Author on TES: Maths expert, Colin Billett

Tina Akinmade
06th November 2015

Colin Billett has published over 200 resources, received hundreds of good reviews and accumulated more than 120,000 downloads. With over 35 years teaching experience, we asked Colin to tell us why he started publishing resources, what the challenges are for maths teachers and top tips for getting started as an Author on TES.

What made you decide to become an author on TES?  

The advent of computers made authorship of one’s own resources so much easier, giving me the opportunity to produce top quality stuff that met my own needs in the classroom, and in turn that of the learners. The launch of premium resources initially added motivation to put these together products that would be suitable for a whole lesson or more.

Maths can be perceived as a ‘difficult’ subject by students. What can teachers do to challenge this and make maths more appealing to all?

The simple answer is to stop teaching in the way that makes it seem difficult.  Stop teaching at all, in the traditional didactic sense.  There is so much published research that shows the error of this, and gives so many examples of how mathematical concepts and skills can be developed in learners.  Give learners problems that lead to mathematical solutions; give learners challenges, appropriate to their own level, but accessible; promote discussion, and an awareness of the ‘rightness’ of their own answers, instead of relying on ticks from a teacher; get them looking for patterns, relationships, and connections within and between branches of mathematics; develop abstract thinking by getting the learners to make and explore conjectures.

What are the key starting points for an author of maths resources?

What is the purpose? Is it a simple assessment of existing knowledge, skills and application, or an assessment for learning?  Is it to develop a topic they have met before, or to introduce an entirely new topic?  Is it building on something recent, or something they met in a previous year?

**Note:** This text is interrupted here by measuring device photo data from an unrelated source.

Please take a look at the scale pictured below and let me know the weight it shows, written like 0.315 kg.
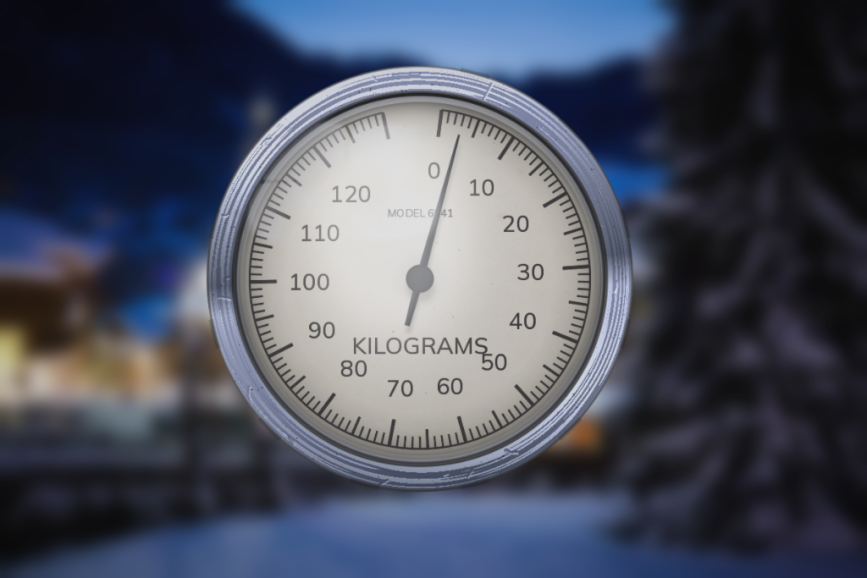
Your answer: 3 kg
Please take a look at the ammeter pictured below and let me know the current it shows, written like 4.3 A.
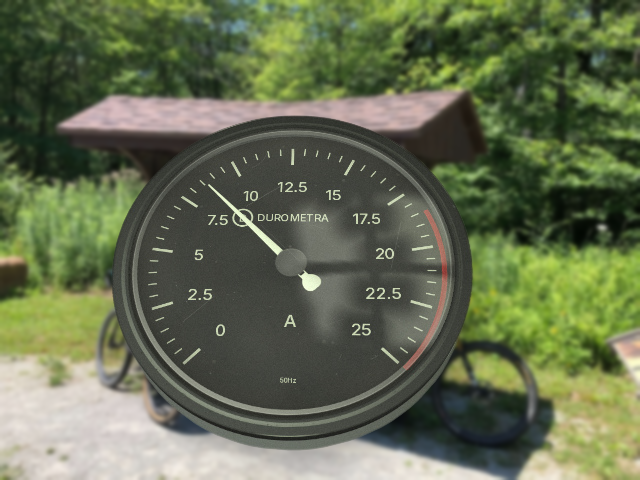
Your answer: 8.5 A
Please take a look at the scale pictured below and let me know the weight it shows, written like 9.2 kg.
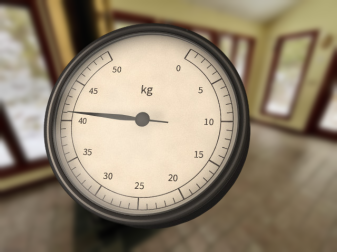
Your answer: 41 kg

Can the learners access a new topic without an initial input from the teacher, and if not, does this have to be by a spoken demonstration, or a PowerPoint presentation?  Will it have stretch and challenge for all?

How do you make sure your resources are relevant for teachers and students today?

Firstly, by knowing the syllabus and the specifications from KS1 to KS4, or for the National Standards when I am writing for the US market.  Knowing the assessments that the learners are going to encounter (at whatever stage) and using those to give me clear ideas of what they are eventually going to have to do.  Include suitable opportunities for the things I’ve described above, such as opportunities to share and discuss the work.  Make sure everything is free from gender bias, or at least avoids stereotypes, unless it is purely abstract.  And take any opportunity to embrace cultural diversity. 

In general, what makes a great resource?

A great resource is one that is fit for purpose.  I thought of the analogy of a meal: a bowl of porridge is a solid starting point, quick and efficient for starting the day, and a lesson starter could be just that.  A formal meal could have a starter, a main, and something to finish with – and the main part of the lesson may have something by way of introduction, a period of depth when the learners engage, then a time to stop, reflect and share what has been learnt.  Published resources can have all of these things – including opportunities for learners to try out, and practise, the new skills and knowledge.  It doesn’t have to be done with teacher talk.  Some sort of assessment of learning is helpful to guide the teacher in the future – no more than a light supper.  And the menu is the lesson plan, a suggestion of how it might all be put together.